In an embodiment, after receiving the first switching signal, the controller 22 may set the first extended display identification data EDID-1 or the second extended display identification data EDID-2 as the extended display identification data provided to an image output end (host A1) according to the selected resolution and screen size selected by the user using the physical switching. Then, the controller 22 may change a voltage level of a hot plug detect (HPD) signal and output the HPD signal with the changed voltage level to the host Al through the transmission interface 24. When the image output end (host A1) detects the HPD signal with the changed voltage level, the image output end (host A1) requests to read the extended display identification data from the display 2. Once the image output end (host A1) successfully reads the format of the extended display identification data, the image output end (host A1) outputs an image based on the specified resolution. In other words, the controller 22 may use the HPD signal to recommunicate with the image output end (host A1) to request the image output end (host A1) to provide image signal again for the target data, and the display 1 may display the displayed screen corresponding to the target data based on the image signal received through the transmission interface 24.

In an embodiment, the controller 22 may output a reminder screen after receiving the first switching signal for the display 2 to display the reminder screen. The controller 22 may adjust the displayed screen according to the target data after receiving a confirmation signal associated with the reminder screen. The reminder screen may include a reminder text and a confirmation button, wherein the reminder text may be used to remind the user to confirm whether to switch the original setting data into the target data, and the confirmation button may generate the confirmation signal after being triggered (clicked). With the mechanism described above, the issue of mistriggering the physical switch and incorrectly switching the extended display identification data (EDID) may be avoided.

Please refer to FIG. 4, wherein FIG. 4 is a circuit diagram illustrating a physical switch according to another embodiment of the present disclosure. It should be noted that the physical switching element shown in FIG. 1, FIG. 3 and FIG. 5 may be implemented with the physical switching element 33 shown in FIG. 4. As shown in FIG. 4, the controller 32 is connected to the physical switching element 33. The physical switching element 33 may include a first resistor 331, a second resistor 332, a first capacitor 333, a transient-voltage-suppression (TVS) diode 334, a second capacitor 335, a third resistor 336 and a switch 337.

The first resistor 331 has a first terminal 331a and a second terminal 331b, and the first terminal 331a is connected to the controller 32. The physical switching element 33 may be connected to a general purpose input/output (GPIO) pin of the controller 32 through the first terminal 331a of the first resistor 331. The controller 32 may use the change of the voltage level of the GPIO pin as the first switching signal.

The second resistor 332 has a first terminal 332a and a second terminal 332b. The first terminal 332a of the second resistor 332 is connected to the second terminal 331b of the first resistor 331, and the second terminal 332b of the second resistor 332 is connected to a voltage source VCC.

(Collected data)

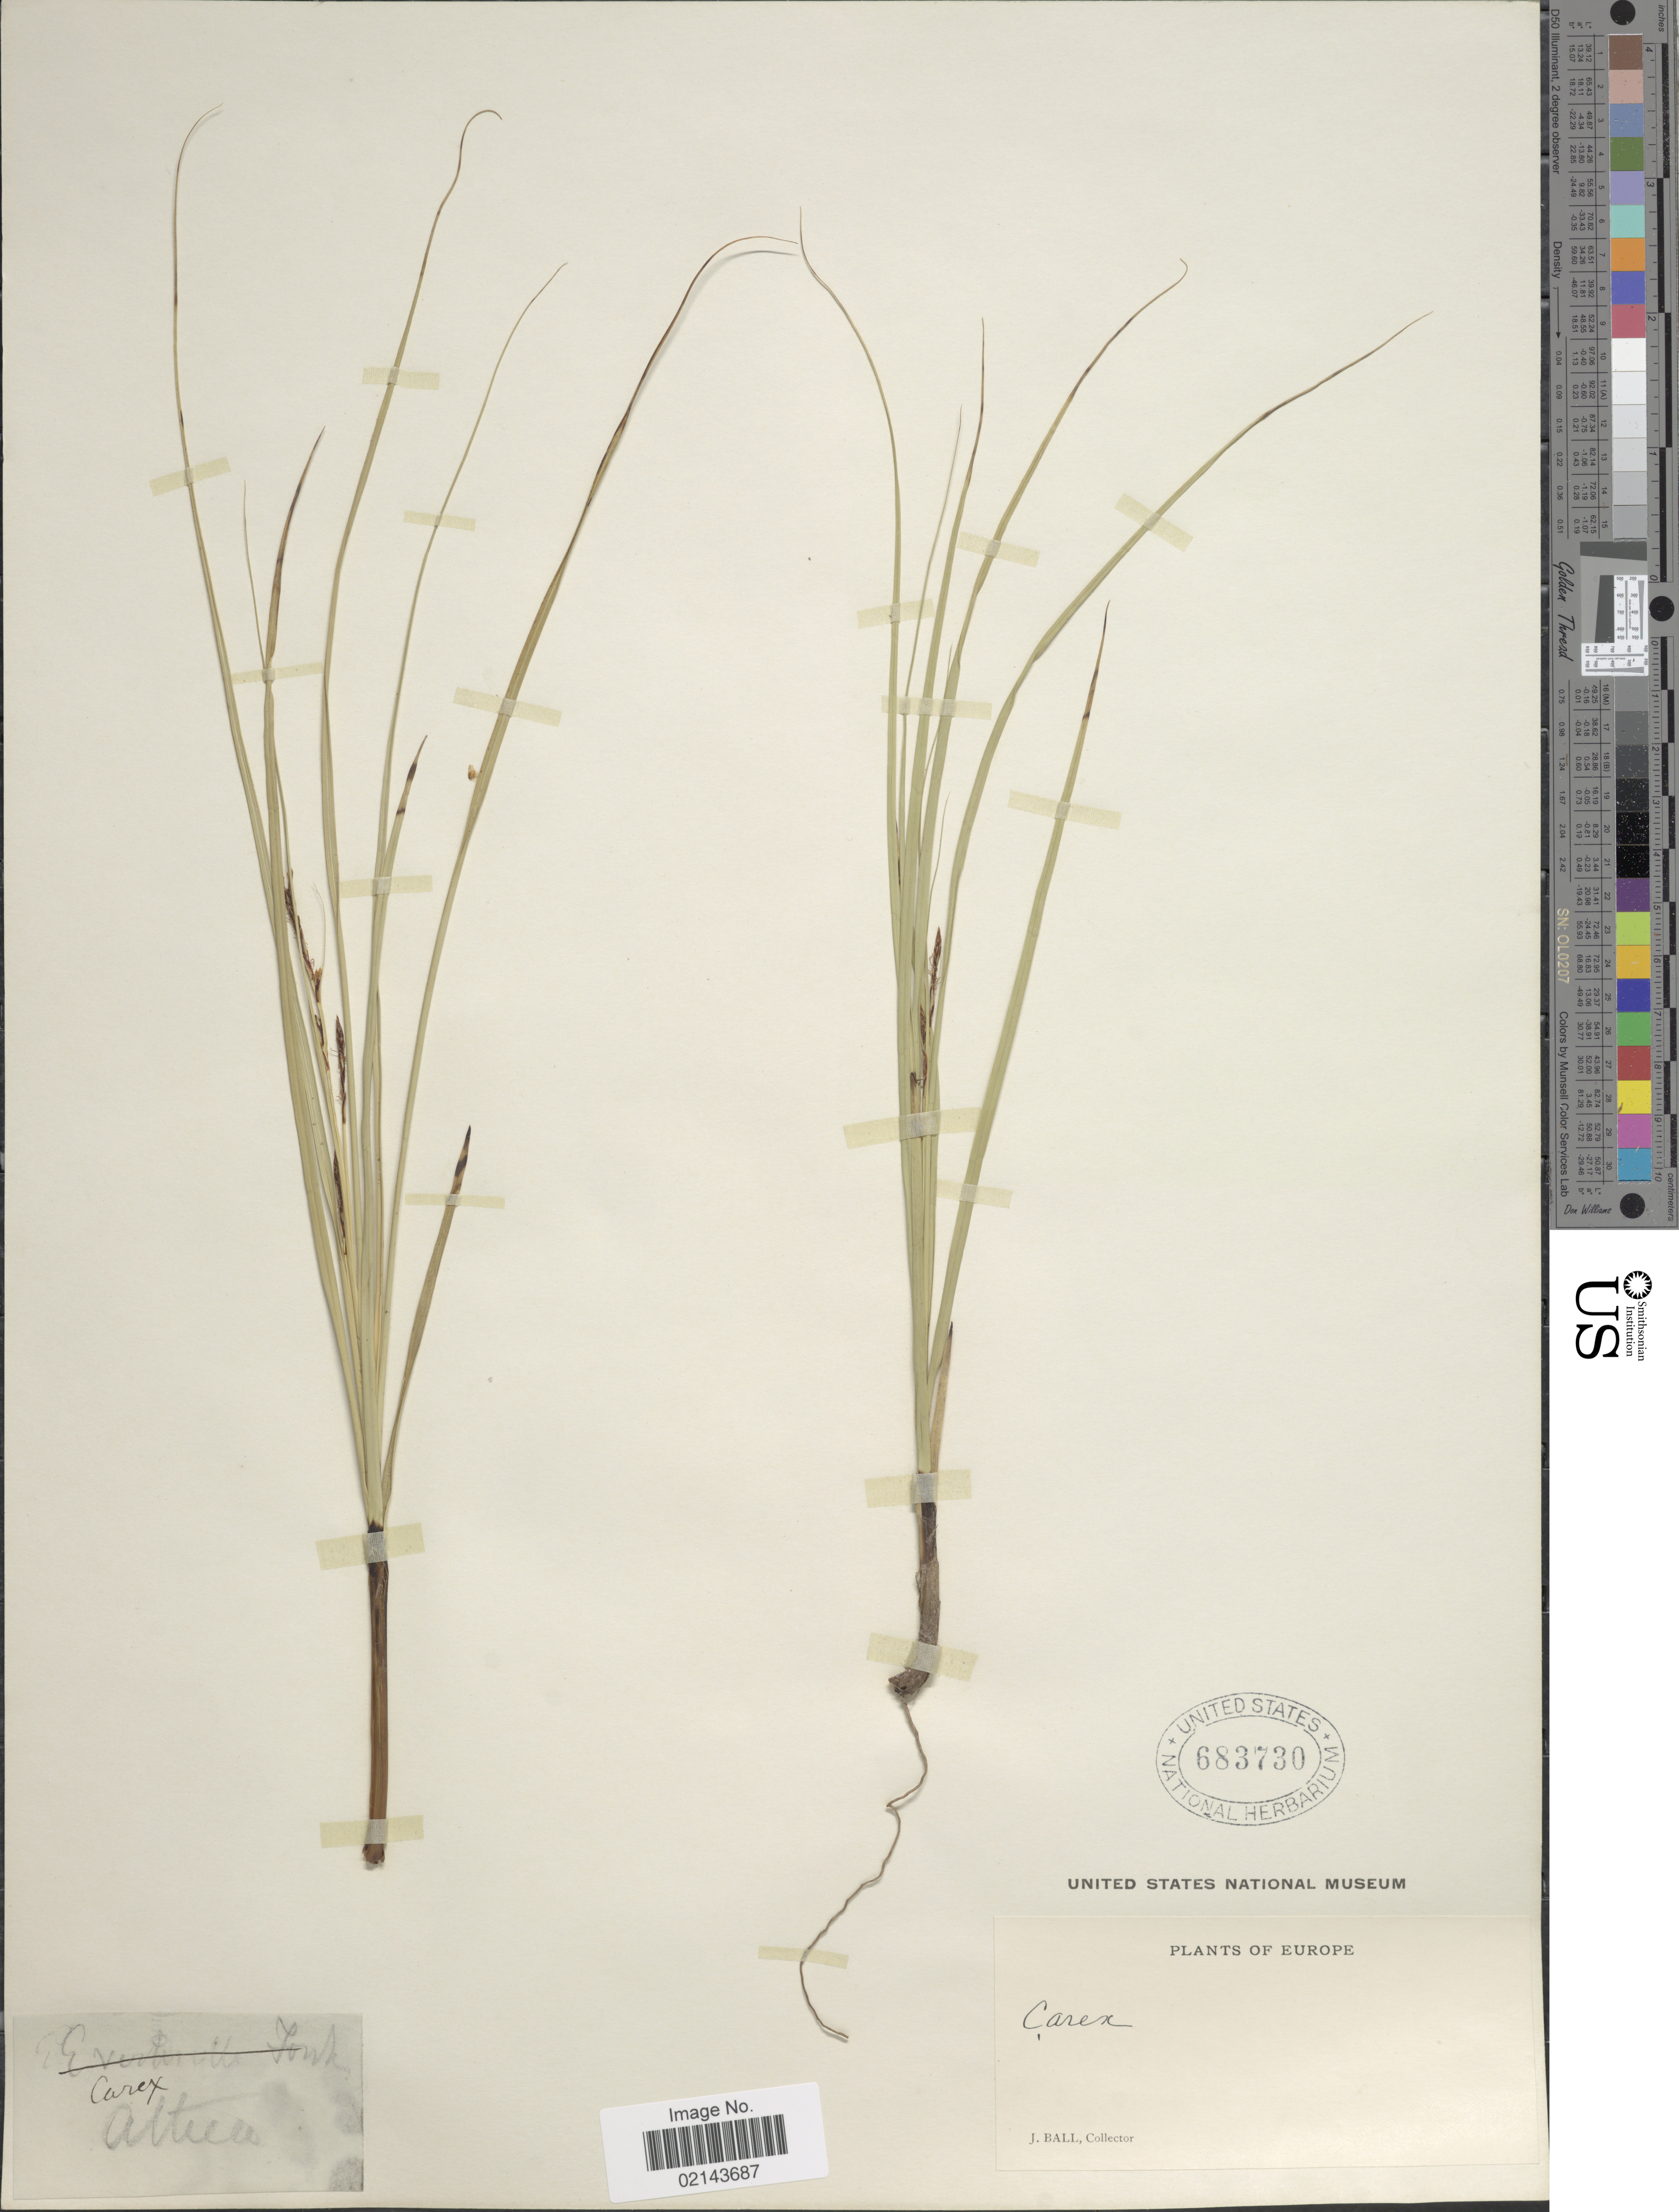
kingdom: Plantae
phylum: Tracheophyta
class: Liliopsida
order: Poales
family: Cyperaceae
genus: Carex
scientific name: Carex illegitima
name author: Ces.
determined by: Strong, Mark T., (BOT), Smithsonian Institution - National Museum of Natural History (UNITED STATES)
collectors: J. Ball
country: Greece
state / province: Attica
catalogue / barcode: US 683730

» Directions
1 - List the components that the display switching text says the physical switching element 33 may include.
2 - Carry on the display switching text from its final sentence.

» Outputs by task
1 - first resistor 331, second resistor 332, first capacitor 333, transient-voltage-suppression (TVS) diode 334, second capacitor 335, third resistor 336, switch 337

2 -
The first capacitor 333 has a first terminal 333a and a second terminal 333b. The first terminal 333a of the first capacitor 333 is connected to the first terminal 332a of the second resistor 332, and the second terminal 333b of the first capacitor 333 is grounded.

The TVS diode 334 has a first terminal 334a and a second terminal 334b. The first terminal 334a of the TVS diode 334 is connected to the first terminal 333a of the first capacitor 333, and the second terminal 334b of the TVS diode 334 is grounded.

The second capacitor 335 has a first terminal 335a and a second terminal 335b. The first terminal 335a of the second capacitor 335 is connected to the first terminal 334a of the TVS diode 334, and the second terminal 335b of the second capacitor 335 is grounded.

The third resistor 336 has a first terminal 336a and a second terminal 336b. The first terminal 336a of the third resistor 336 is connected to the first terminal 335a of the second capacitor 335.

The switch 337 has a first terminal 337a and a second terminal 337b. The first terminal 337a of the switch 337 is connected to the second terminal 336b of the third resistor 336, and the second terminal 337b of the switch 337 is connected to the second terminal 335b of the second capacitor 335. In other words, the second terminal 337b of the switch 337 is grounded.

In FIG. 4, when the switch 337 is opened and the physical switching element 13 is triggered by external force, the switch 337 is closed for the second terminal 336b of the third resistor 336 to be electrically connected to the second terminal 335b of the second capacitor 335, and therefore, the potential of the GPIO pin of the controller 32 is switched from a high potential to a low potential, thereby generating the first switching signal.

Please refer to FIG. 5, wherein FIG. 5 is a block diagram illustrating a display according to yet another embodiment of the present disclosure. As shown in FIG. 5, the display 4 includes a memory 41, a controller 42, a physical switching element 43 and a five-way navigation key 44. The memory 41 is connected to the controller 42, and the controller 42 is connected to the physical switching element 43 and the five-way navigation key 44. The memory 41, the controller 42 and the physical switching element 43 may be the same as the memory 11, the controller 12 and the physical switching element 13, respectively, of one or more embodiments described with reference to FIG. 1 and FIG. 3, and their details are not repeated herein.

The five-way navigation key 44 may be located on the outer shell of the display 4 and may be a physical button. The five-way navigation key 44 is configured to be triggered by external force to generate a second switching signal. The controller 42 may be further configured to set a target position among candidate screen positions as a default location according to the second switching signal to control the displayed location of the displayed screen. In other words, the five-way navigation key 44 may be used by the user to control and select various settings of the display 4 on the on-screen display (OSD) displayed by the display 4. For example, the displayed location of the displayed screen may be set. With the above setting, when the physical switching element 43 is triggered for the controller 42 to adjust the resolution of the displayed screen according to the target data of the first switching signal, the displayed screen of the display 4 displays the adjusted displayed screen based on the default location.

The candidate screen positions are different from each other. The candidate screen positions may include bottom-aligned position, center-aligned position, and top-aligned position relative to the top and bottom edges of the display 4. Additionally, the candidate screen positions may further include left-aligned position, center-aligned position, and right-aligned position relative to the left and right edges of the display 4. Furthermore, one of the candidate screen positions may include center-aligned position and bottom-aligned position, while another candidate screen position may include center-aligned position and middle-aligned position. Therefore, after the displayed screen is projected onto the display 4, the display position of the screen on the screen may be adjusted.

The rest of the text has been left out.